Mr Stokes said rising unionism in the economic engine room of Australia — the Pilbara’s iron ore mines — was “absolutely” a concern.

Mining giants BHP and Rio Tinto are increasingly diversifying beyond Pilbara iron ore mining, with BHP in particular calling out unionism in the sector as a dampener on investment attractiveness in WA.

“If you think about where you’ve got leading companies in Australia [BHP and Rio] looking to deploy capital in other global jurisdictions, that should be a much greater concern to all Australians,” he said.

“You can’t make them invest here . . . ultimately you’ve got to make it attractive.”

He indicated that while Australia was SGH’s core operating centre, the conglomerate would increasingly eye other regions to invest in.

“There’s a shifting landscape around deploying capital in Australia . . . we now need to broaden how we think about employing capital from a geographic perspective,” Mr Stokes said.

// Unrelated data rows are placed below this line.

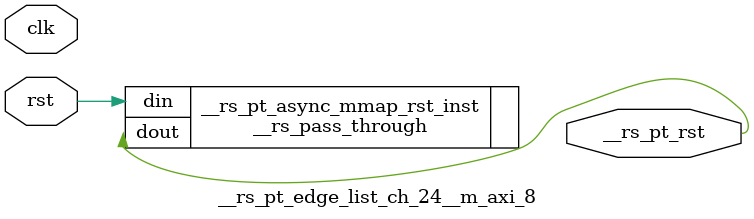
<source format=v>
`timescale 1 ns / 1 ps
/**   Generated by RapidStream   **/
module __rs_pt_edge_list_ch_24__m_axi_8 #(
    parameter BufferSize         = 32,
    parameter BufferSizeLog      = 5,
    parameter AddrWidth          = 64,
    parameter AxiSideAddrWidth   = 64,
    parameter DataWidth          = 512,
    parameter DataWidthBytesLog  = 6,
    parameter WaitTimeWidth      = 4,
    parameter BurstLenWidth      = 8,
    parameter EnableReadChannel  = 1,
    parameter EnableWriteChannel = 1,
    parameter MaxWaitTime        = 3,
    parameter MaxBurstLen        = 15
) (
    output wire __rs_pt_rst,
    input wire  clk,
    input wire  rst
);




__rs_pass_through #(
    .WIDTH (1)
) __rs_pt_async_mmap_rst_inst /**   Generated by RapidStream   **/ (
    .din  (rst),
    .dout (__rs_pt_rst)
);

endmodule  // __rs_pt_edge_list_ch_24__m_axi_8
</source>
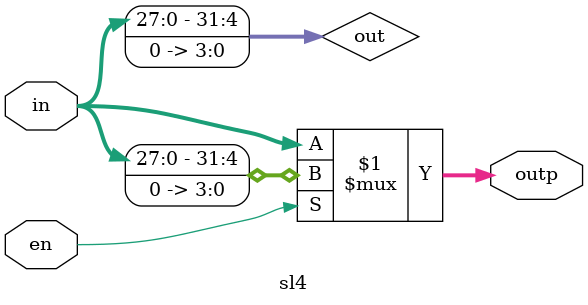
<source format=v>
module sl4(in,en,outp);

input [31:0] in;
input en;
output [31:0] outp;
wire[31:0] out;
assign out[0] = 1'b0;
assign out[1 ] = 1'b0;
assign out[2 ] = 1'b0;
assign out[3 ] = 1'b0;
assign out[4 ] = in[0 ];
assign out[5 ] = in[1 ];
assign out[6 ] = in[2 ];
assign out[7 ] = in[3 ];
assign out[8 ] = in[4 ];
assign out[9 ] = in[5 ];
assign out[10] = in[6 ];
assign out[11] = in[7 ];
assign out[12] = in[8 ];
assign out[13] = in[9 ];
assign out[14] = in[10];
assign out[15] = in[11];
assign out[16] = in[12];
assign out[17] = in[13];
assign out[18] = in[14];
assign out[19] = in[15];
assign out[20] = in[16];
assign out[21] = in[17];
assign out[22] = in[18];
assign out[23] = in[19];
assign out[24] = in[20];
assign out[25] = in[21];
assign out[26] = in[22];
assign out[27] = in[23];
assign out[28] = in[24];
assign out[29] = in[25];
assign out[30] = in[26];
assign out[31] = in[27];

assign outp = en? out:in;
endmodule

</source>
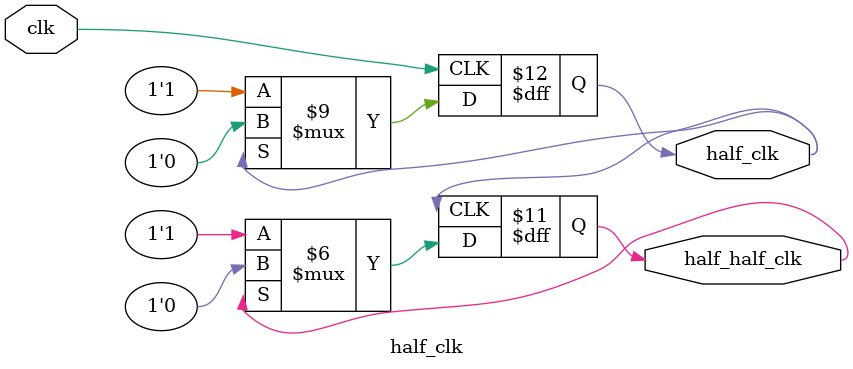
<source format=v>
module half_clk(
    input clk,
    output reg half_clk, half_half_clk
);

always @(posedge clk)
begin
	if(clk)
	begin
		if(half_clk == 1'd1)
			half_clk <= 1'd0;
		else
			half_clk <= 1'd1;
	end
	else
		half_clk <= half_clk;
end

always @(posedge half_clk)
begin
 	if(half_clk)
	begin
		if(half_half_clk == 1'd1)
			half_half_clk <= 1'd0;
		else
			half_half_clk <= 1'd1;
	end
	else
		half_half_clk <= half_half_clk;   
end

endmodule
</source>
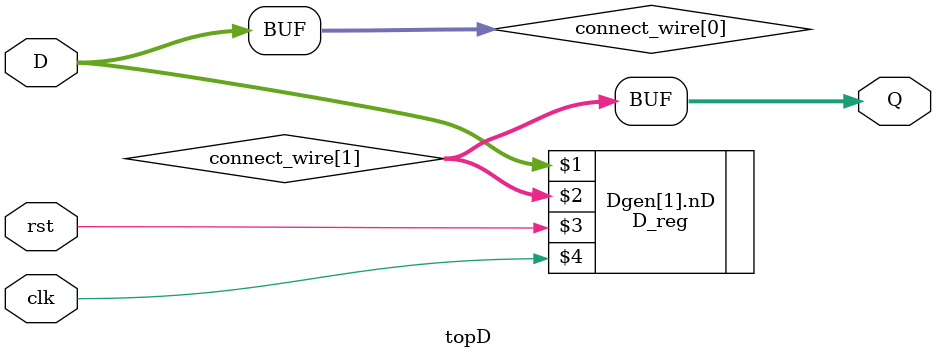
<source format=v>
`timescale 1ns / 1ps
`include "def.v"


module topD(
    D,
    Q,
    rst,
    clk
    );
  parameter   ND0 = 1;
  parameter Nbits = 1;
  
    input [Nbits*2-1:0] D;
    output [Nbits*2-1:0] Q;
    input rst;
    input clk;
    
    
    wire [Nbits*2-1:0] connect_wire[0:ND0];
    
    assign connect_wire[0] = D;
    assign connect_wire[ND0] = Q;
    
   genvar i;
   generate
      for (i=1; i <= ND0; i=i+1) begin:
      Dgen D_reg nD(connect_wire[i-1],connect_wire[i],rst,clk);
     end
   endgenerate
    
endmodule





</source>
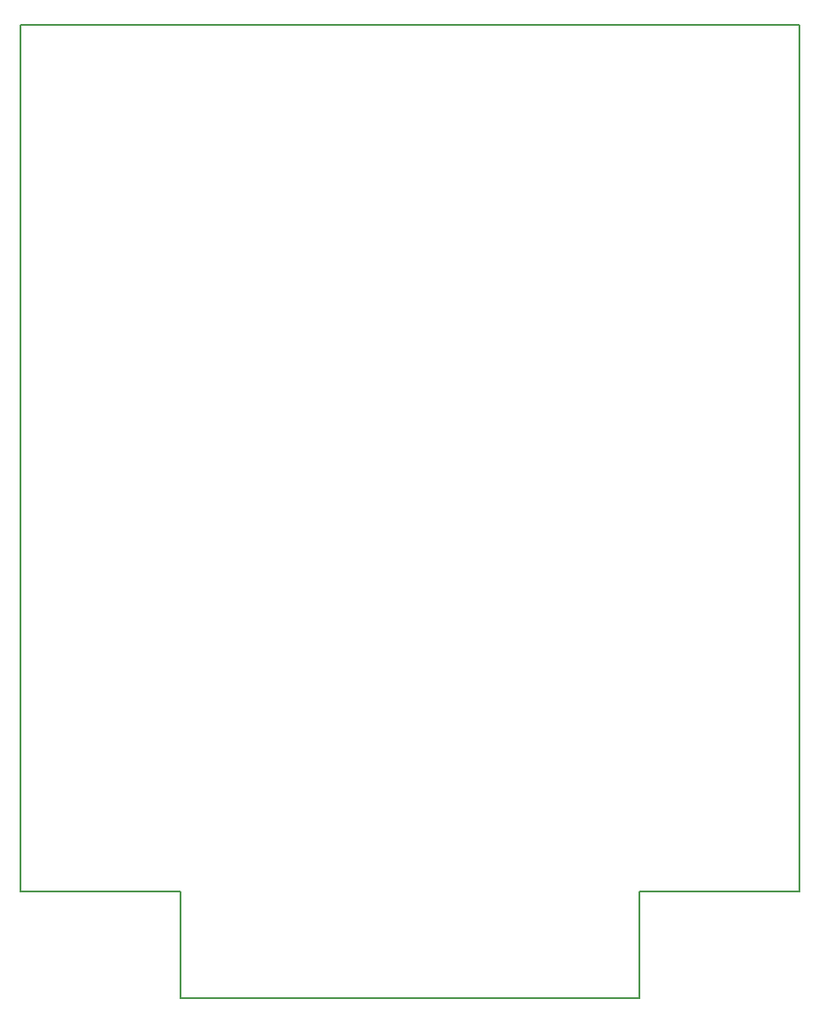
<source format=gbr>
%TF.GenerationSoftware,KiCad,Pcbnew,6.0.2+dfsg-1*%
%TF.CreationDate,2022-12-28T13:01:40+01:00*%
%TF.ProjectId,RobotMotorController,526f626f-744d-46f7-946f-72436f6e7472,rev?*%
%TF.SameCoordinates,Original*%
%TF.FileFunction,Profile,NP*%
%FSLAX46Y46*%
G04 Gerber Fmt 4.6, Leading zero omitted, Abs format (unit mm)*
G04 Created by KiCad (PCBNEW 6.0.2+dfsg-1) date 2022-12-28 13:01:40*
%MOMM*%
%LPD*%
G01*
G04 APERTURE LIST*
%TA.AperFunction,Profile*%
%ADD10C,0.150000*%
%TD*%
G04 APERTURE END LIST*
D10*
X71374000Y-61214000D02*
X56134000Y-61214000D01*
X56134000Y-61214000D02*
X56134000Y-71374000D01*
X56134000Y-71374000D02*
X12446000Y-71374000D01*
X12446000Y-71374000D02*
X12446000Y-61214000D01*
X12446000Y-61214000D02*
X-2794000Y-61214000D01*
X-2794000Y-61214000D02*
X-2794000Y21336000D01*
X-2794000Y21336000D02*
X71374000Y21336000D01*
X71374000Y21336000D02*
X71374000Y-61214000D01*
M02*

</source>
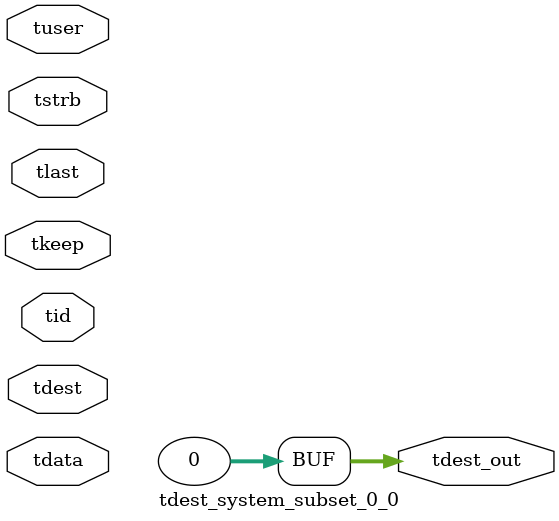
<source format=v>


`timescale 1ps/1ps

module tdest_system_subset_0_0 #
(
parameter C_S_AXIS_TDATA_WIDTH = 32,
parameter C_S_AXIS_TUSER_WIDTH = 0,
parameter C_S_AXIS_TID_WIDTH   = 0,
parameter C_S_AXIS_TDEST_WIDTH = 0,
parameter C_M_AXIS_TDEST_WIDTH = 32
)
(
input  [(C_S_AXIS_TDATA_WIDTH == 0 ? 1 : C_S_AXIS_TDATA_WIDTH)-1:0     ] tdata,
input  [(C_S_AXIS_TUSER_WIDTH == 0 ? 1 : C_S_AXIS_TUSER_WIDTH)-1:0     ] tuser,
input  [(C_S_AXIS_TID_WIDTH   == 0 ? 1 : C_S_AXIS_TID_WIDTH)-1:0       ] tid,
input  [(C_S_AXIS_TDEST_WIDTH == 0 ? 1 : C_S_AXIS_TDEST_WIDTH)-1:0     ] tdest,
input  [(C_S_AXIS_TDATA_WIDTH/8)-1:0 ] tkeep,
input  [(C_S_AXIS_TDATA_WIDTH/8)-1:0 ] tstrb,
input                                                                    tlast,
output [C_M_AXIS_TDEST_WIDTH-1:0] tdest_out
);

assign tdest_out = {1'b0};

endmodule


</source>
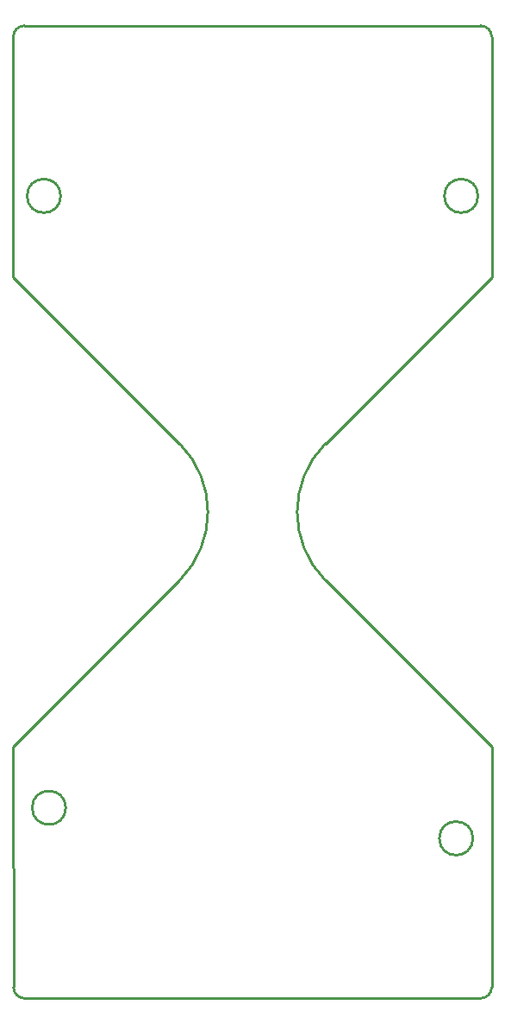
<source format=gko>
G04*
G04 #@! TF.GenerationSoftware,Altium Limited,Altium Designer,21.6.1 (37)*
G04*
G04 Layer_Color=16711935*
%FSLAX25Y25*%
%MOIN*%
G70*
G04*
G04 #@! TF.SameCoordinates,C0504D16-1B66-4A67-A265-E874579EAF83*
G04*
G04*
G04 #@! TF.FilePolarity,Positive*
G04*
G01*
G75*
%ADD11C,0.01000*%
D11*
X87205Y122047D02*
G03*
X87205Y122047I-6496J0D01*
G01*
X-74213D02*
G03*
X-74213Y122047I-6496J0D01*
G01*
X-72244Y-114173D02*
G03*
X-72244Y-114173I-6496J0D01*
G01*
X85236Y-125984D02*
G03*
X85236Y-125984I-6496J0D01*
G01*
X28221Y26451D02*
G03*
X28221Y-26451I26451J-26451D01*
G01*
X-28221D02*
G03*
X-28221Y26451I-26451J26451D01*
G01*
X-88232Y187750D02*
G03*
X-92520Y183463I0J-4288D01*
G01*
X92520D02*
G03*
X88232Y187750I-4288J0D01*
G01*
Y-187750D02*
G03*
X92520Y-183463I0J4288D01*
G01*
X-92463Y-183462D02*
G03*
X-88175Y-187750I4288J0D01*
G01*
X-92520Y90750D02*
X-28221Y26451D01*
X-92520Y90750D02*
Y183463D01*
X-88232Y187750D02*
X88232Y187750D01*
X92520Y90750D02*
Y183463D01*
Y-183463D02*
Y-90750D01*
X-88175Y-187750D02*
X88232D01*
X-92520Y-90750D02*
X-92463Y-183462D01*
X-92520Y-90750D02*
X-28221Y-26451D01*
X28221D02*
X92520Y-90750D01*
X28221Y26451D02*
X92520Y90750D01*
M02*

</source>
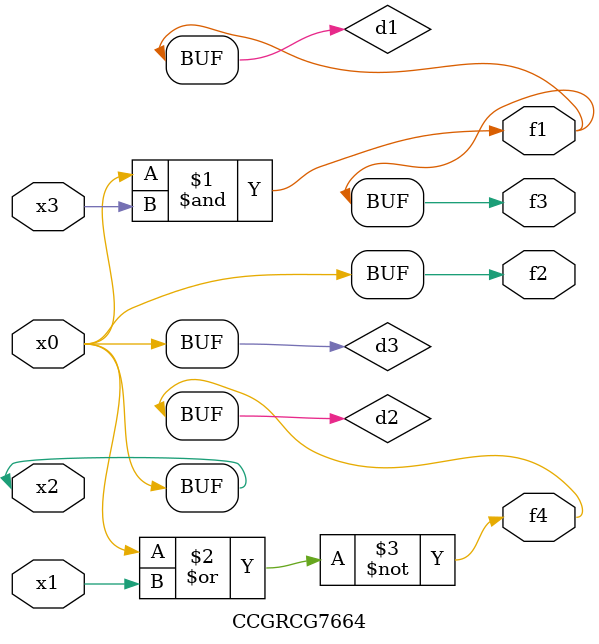
<source format=v>
module CCGRCG7664(
	input x0, x1, x2, x3,
	output f1, f2, f3, f4
);

	wire d1, d2, d3;

	and (d1, x2, x3);
	nor (d2, x0, x1);
	buf (d3, x0, x2);
	assign f1 = d1;
	assign f2 = d3;
	assign f3 = d1;
	assign f4 = d2;
endmodule

</source>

“It doesn’t change the lens we have around sector dynamics, but it means we just need to be a bit more open in our views of looking from a risk perspective and a notional capital return requirement looking a bit more broader than just Australian geography.”

Mr Stokes had previously ruled out a major overseas expansion h but that appears to have now changed.

SGH — which includes building materials supplier Boral, equipment hire firm Coates, and mining and industrial machinery company WesTrac — has built a war chest that is enabling the conglomerate to pursue mergers and acquisitions.

It delivered a net profit of $518 million for the 2026 financial year and a generated a 32 per cent rise in operational cash flow to $1.1 billion, which reduced leverage to below its targeted range.

The better-than-expected deleveraging provides “greater balance sheet capacity to pursue value-accretive growth”, the company stated in February.